Он добавил горячей воды для поддержания экстаза.

Чемберлен боялся войны и хотел угодить своему народу, которого он тоже боялся. Даладье боялся войны и хотел угодить своему народу, которого он тоже боялся. Гитлер же не боялся войны, не боялся своего народа и никому не хотел угодить. Что такое абсолютная власть? Держать всех в страхе и ничего не бояться.

Гитлер довольно вздохнул.

Никому больше он не даст остановить его на победном пути, ибо у него есть бесценное преимущество перед всеми: он знает, как они функционируют, сам функционируя иначе.
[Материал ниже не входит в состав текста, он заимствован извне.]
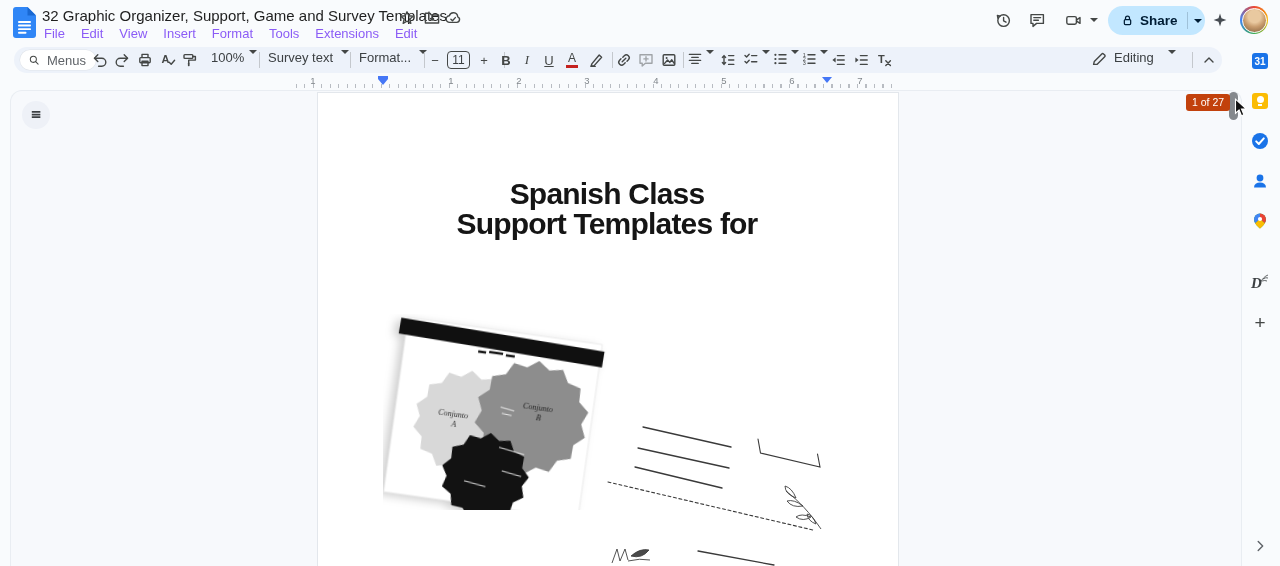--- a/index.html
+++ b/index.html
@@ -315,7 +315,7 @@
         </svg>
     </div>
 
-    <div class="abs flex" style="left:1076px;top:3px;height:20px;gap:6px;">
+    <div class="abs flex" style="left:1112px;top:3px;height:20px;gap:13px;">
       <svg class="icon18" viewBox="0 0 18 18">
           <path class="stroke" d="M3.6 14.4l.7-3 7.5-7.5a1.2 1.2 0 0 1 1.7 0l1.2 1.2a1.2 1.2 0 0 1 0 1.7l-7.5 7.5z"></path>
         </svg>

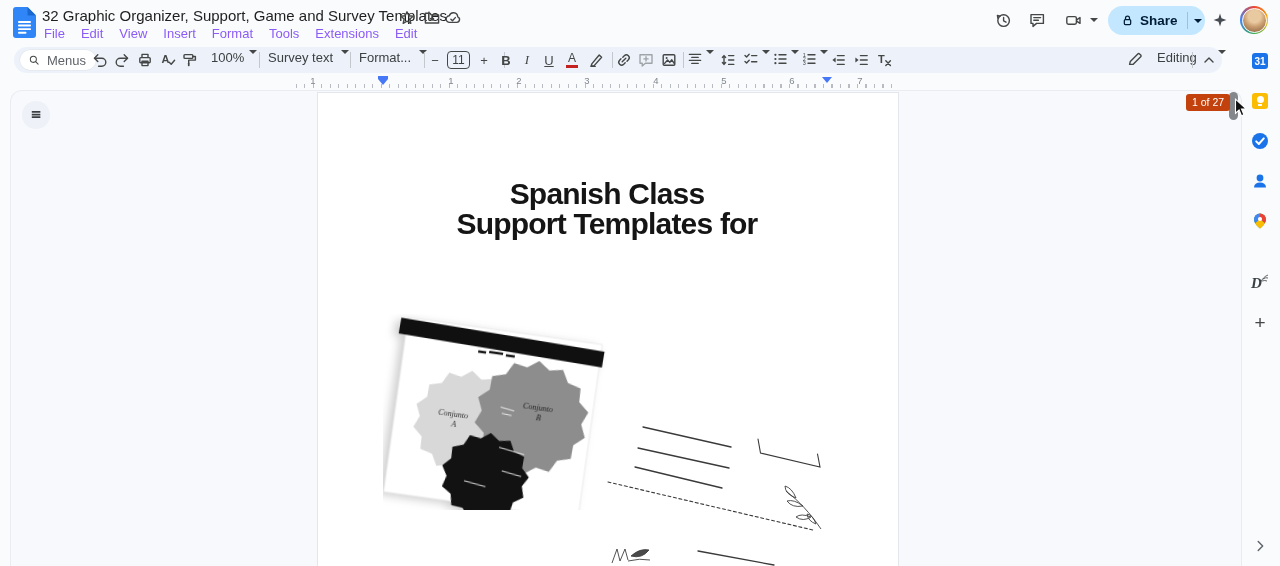--- a/index.html
+++ b/index.html
@@ -409,7 +409,7 @@
 
   <div class="side-ico" style="top:47px;">
     <div class="sq16" style="background:#1a73e8;display:flex;align-items:center;justify-content:center;">
-      <span style="color:#fff;font-size:10px;font-weight:bold;">31</span>
+      <span style="color:#fff;font-size:12px;font-weight:bold;font-style:italic;">31</span>
     </div>
   </div>
   <div class="side-ico" style="top:87px;">

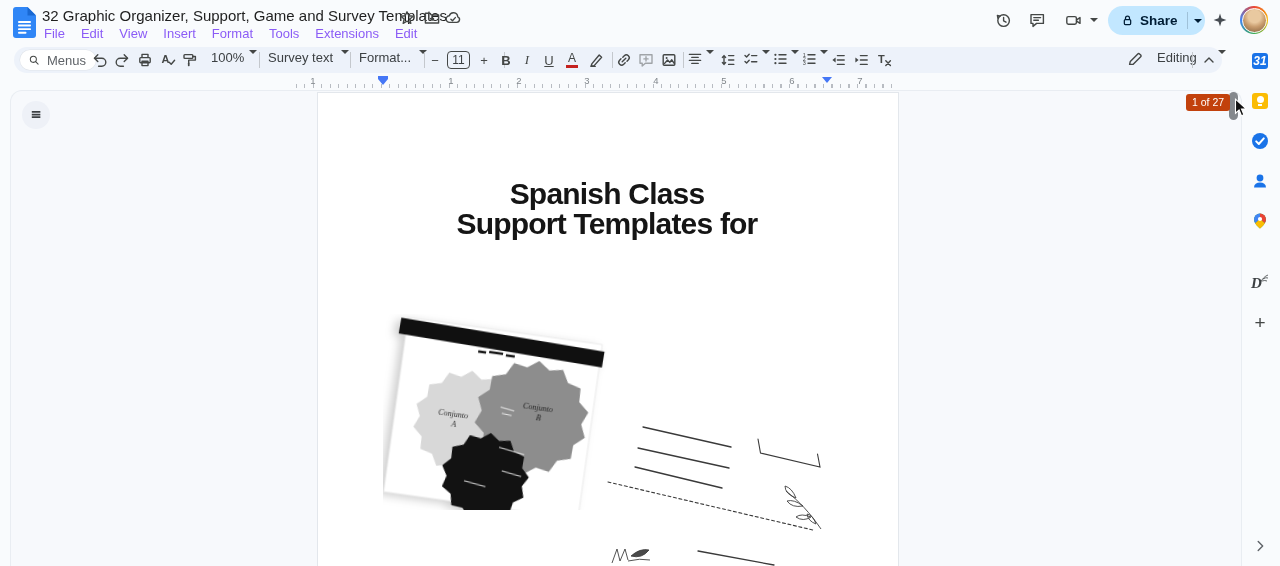--- a/index.html
+++ b/index.html
@@ -52,8 +52,8 @@
 
   
   .thumb{position:absolute;left:1229px;top:92px;width:9px;height:28px;border-radius:4.5px;background:#84888d;}
-  .page-badge{position:absolute;left:1186px;top:94px;height:17px;line-height:17px;padding:0 6px;border-radius:3px;
-              background:#c2410c;color:#fff;font-size:10.5px;white-space:nowrap;}
+  .page-badge{position:absolute;left:1186px;top:94px;height:17px;line-height:17px;padding:0 0;border-radius:8px;
+              background:#7f1d1d;color:#fff;font-size:10.5px;white-space:nowrap;}
 
   
   .side-ico{position:absolute;left:1246px;width:28px;height:28px;display:flex;align-items:center;justify-content:center;}

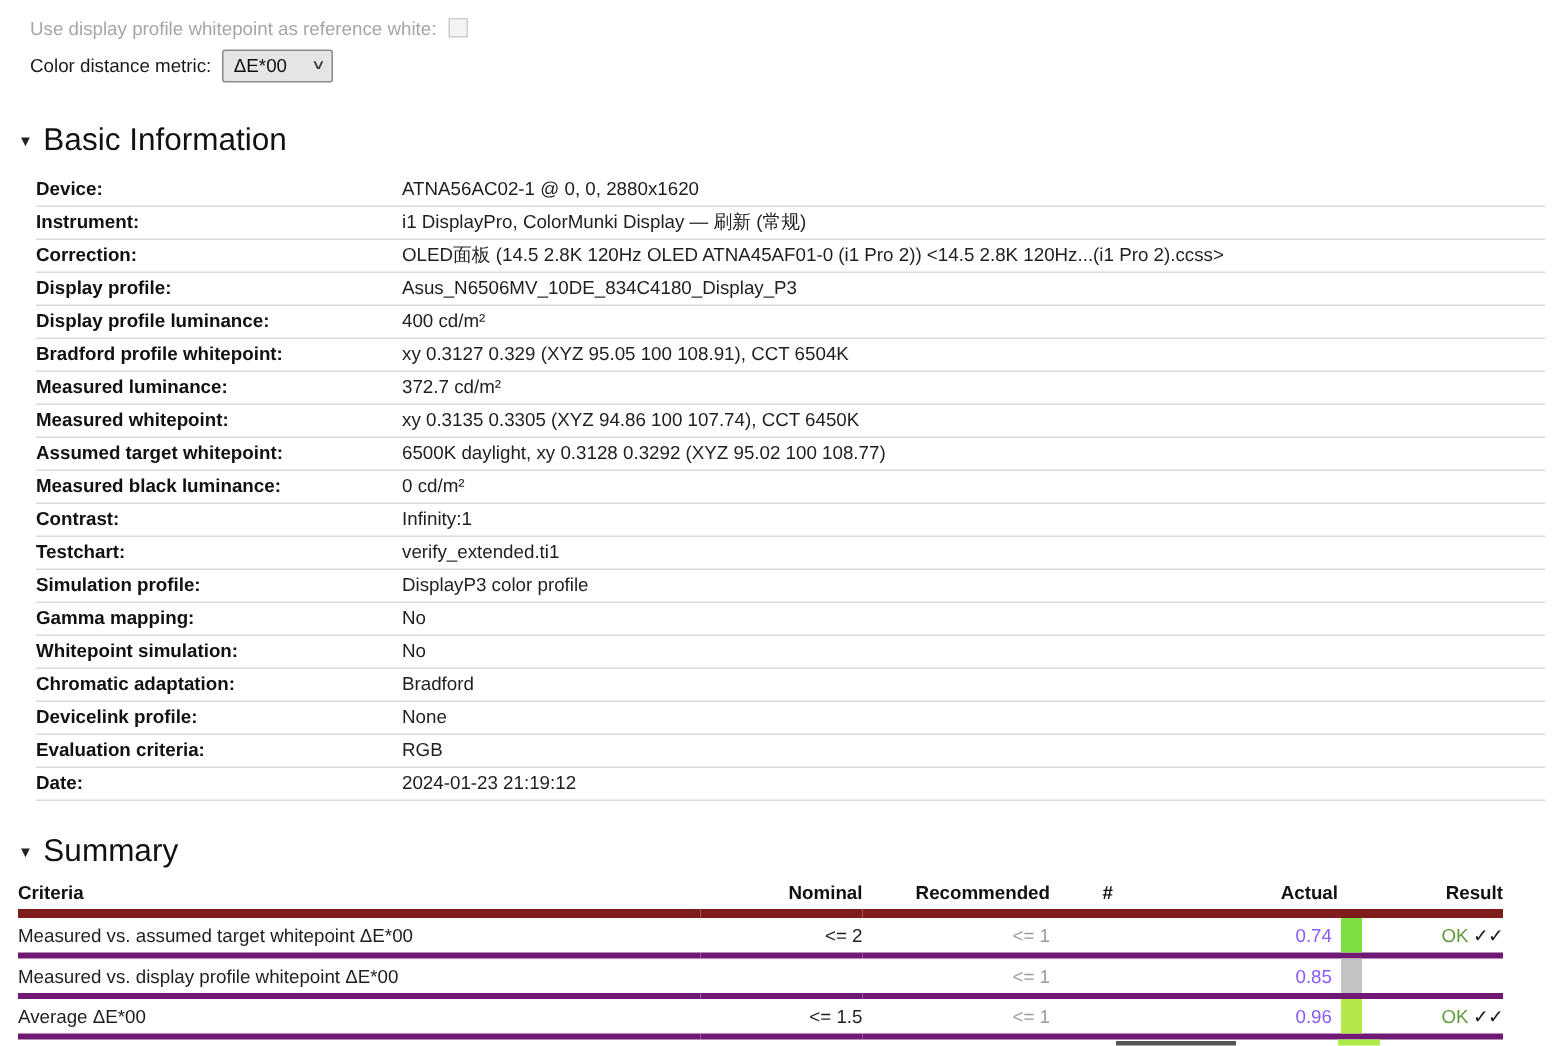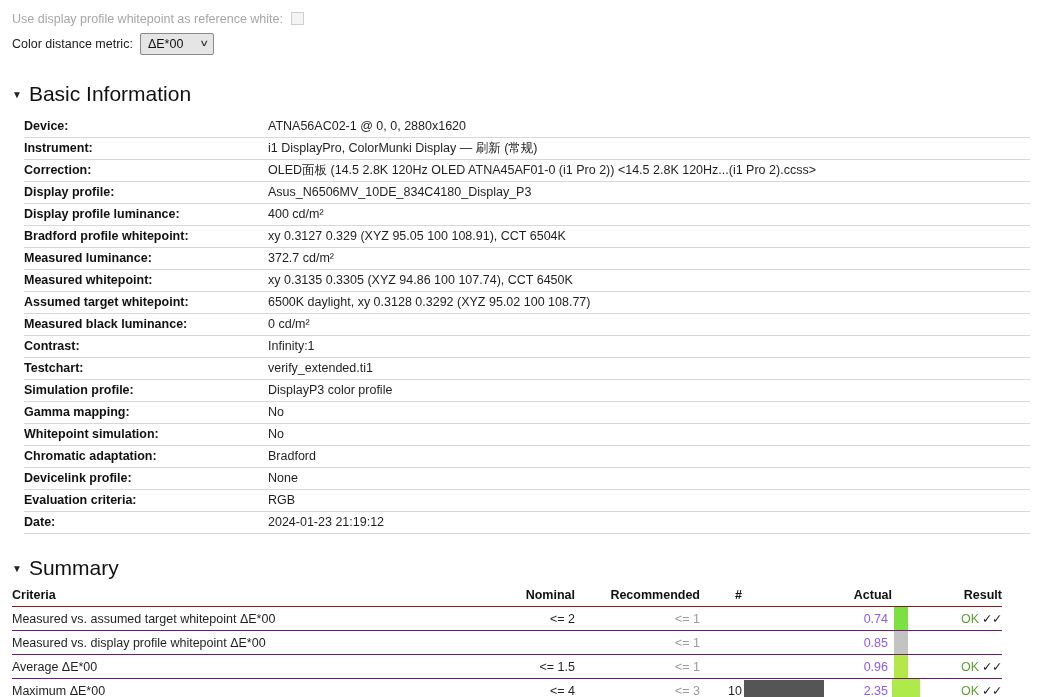--- a/index.html
+++ b/index.html
@@ -20,7 +20,7 @@
 
   
   .options {
-    padding: 6px 0 0 0;
+    padding: 6px 0 0 8px;
   }
   .opt-row {
     display: flex;

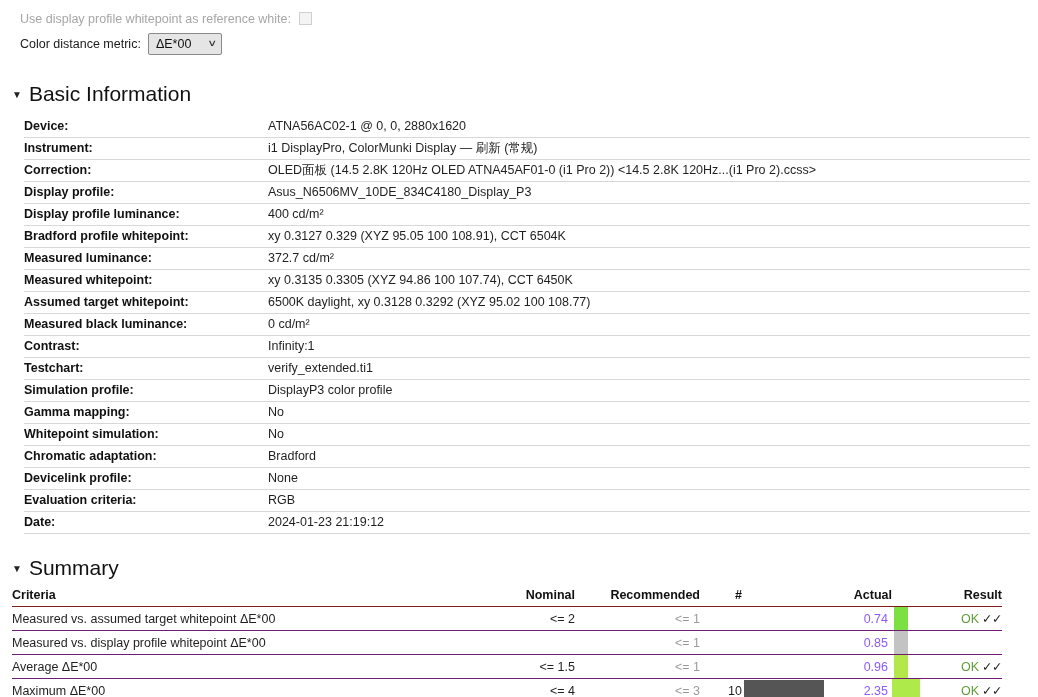--- a/index.html
+++ b/index.html
@@ -127,7 +127,7 @@
     font-weight: bold;
     color: #111;
     padding: 0 0 4px 0;
-    border-bottom: 1px solid #7f1d1d;
+    border-bottom: 6px solid #7f1d1d;
     text-align: right;
     vertical-align: bottom;
     white-space: nowrap;

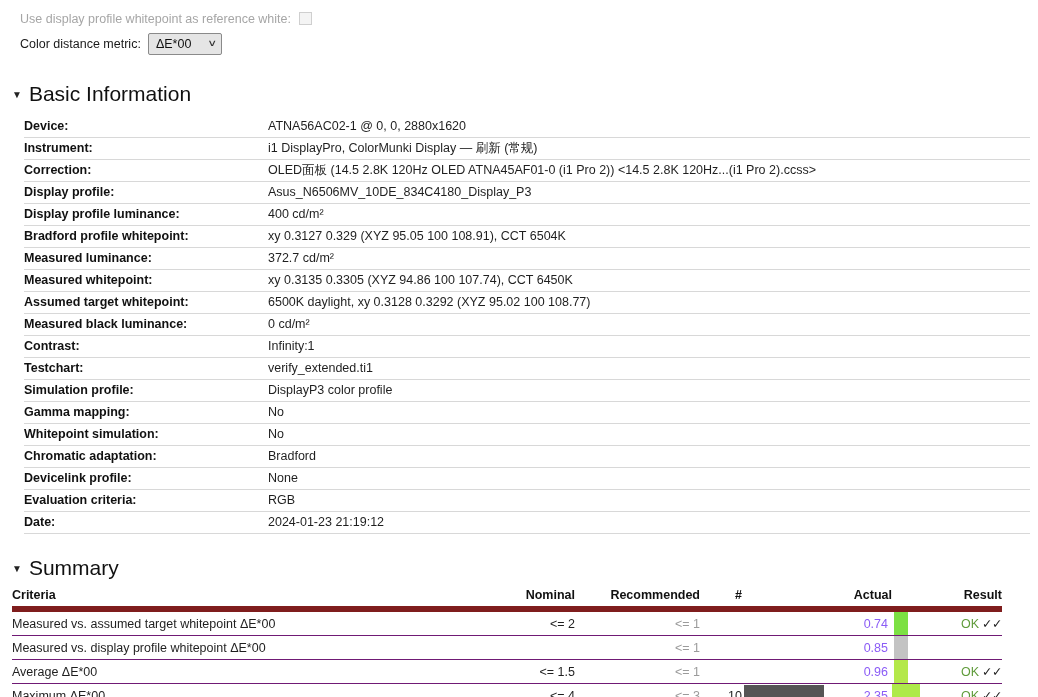--- a/index.html
+++ b/index.html
@@ -135,7 +135,7 @@
   .summary th.crit { text-align: left; }
   .summary td {
     font-size: 12.5px;
-    border-bottom: 1px solid #701a75;
+    border-bottom: 4px solid #701a75;
     padding: 3px 0 3px 0;
     height: 21.5px;
     text-align: right;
Будет война. И война до победного конца.

Единственное сопротивление исходило от немцев. Они хотели мира. Решительно немцы недотягивали до Германии. Как тело Гитлера недотягивало до его души. То же самое. Надо, чтобы Геббельс посильнее раздул мехи своей пропаганды. Или же, если не удастся перестроить менталитет народа, придется поставить его перед фактом и не мытьем, так катаньем вовлечь в войну. Когда начнется бой, отступать будет некуда. Поддержка народа нужна правителям в мирное время; на войне командует война.

* * *

Адольф Г. провожал на вокзале своих студентов. Увидев их в форме, в тяжелых касках, с вещмешками и автоматами, он понял, что теряет их навсегда. Даже если война продлится недолго, даже если через три месяца Академия вновь распахнет свои двери и эти молодые люди, переодевшись в штатское, встанут за мольберты, они уже никогда не будут прежними. Одного энтузиазма, с которым они отправлялись в Польшу, было достаточно, чтобы изменить их необратимо. А впереди был опыт сражения, близость смерти в долгие томительные часы, страх, раны, потери. В свое время Адольф пережил все это. Война сделала его тем художником, которым он был в двадцатые—тридцатые годы, – пацифистски настроенным, ненасытным, беспамятным, жадным до новизны. Война, пусть он ее ненавидел, вылепила его.

Даже Генрих, его любимый ученик, похожий на ангела, забытого на земле Рафаэлем, надел форму цвета хаки, остриг волосы и выказывал подобающую случаю радость.

– Долой Версаль! Бек[25] негодяй! Да здравствует Германия! Мы вернем Германии земли, узурпированные поляками!

В начале тридцатых годов республику сменил авторитарный правый режим. Нойманн, по-прежнему красный, поносил это правительство, называя его фашистским; но Адольф знал, что его друг с большевистским лукавством чернит противников. Правый режим в Германии, хоть и опирался на армию, не имел ничего общего с режимом Муссолини. Авторитарный, но не тоталитарный; консервативный, а не революционный; опиравшийся на старую элиту, а не на народные массы, он сумел воспользоваться экономическим кризисом, чтобы прийти к власти, и эксплуатировал имперские обиды, чтобы удержать ее. Упразднив ряд статей мирного договора, вернув Рейнланд и добившись права на ремилитаризацию, сегодня он оспаривал карту, перекроенную в 1918-м в Версале. Вся Германия требовала возвращения земель и народов, которые некогда принадлежали рейху Бисмарка и были незаконно и поспешно отданы полякам.